▸ **Goal of the exercise**: In the entries that follow, the lines from the one with "ende: 2016-01-31" through the one with "Islam. Theologisches und" are the ones to write out, exactly and with both ends included. Nothing else should appear.

▸ **Dataset records**:
_ _ _ _
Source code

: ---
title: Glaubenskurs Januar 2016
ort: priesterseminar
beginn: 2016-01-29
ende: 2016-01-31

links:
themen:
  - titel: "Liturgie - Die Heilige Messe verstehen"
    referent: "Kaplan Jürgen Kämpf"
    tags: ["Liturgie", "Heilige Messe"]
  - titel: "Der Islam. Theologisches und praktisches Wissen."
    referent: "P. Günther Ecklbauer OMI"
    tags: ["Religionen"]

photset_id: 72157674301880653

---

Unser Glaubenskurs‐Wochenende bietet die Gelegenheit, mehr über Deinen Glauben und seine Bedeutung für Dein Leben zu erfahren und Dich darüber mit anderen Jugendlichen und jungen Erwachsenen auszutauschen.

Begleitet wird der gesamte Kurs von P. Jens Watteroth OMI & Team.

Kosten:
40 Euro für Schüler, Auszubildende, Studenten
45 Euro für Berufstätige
_ _ _ _
▸ **Output of the task**:
ende: 2016-01-31

links:
themen:
  - titel: "Liturgie - Die Heilige Messe verstehen"
    referent: "Kaplan Jürgen Kämpf"
    tags: ["Liturgie", "Heilige Messe"]
  - titel: "Der Islam. Theologisches und praktisches Wissen."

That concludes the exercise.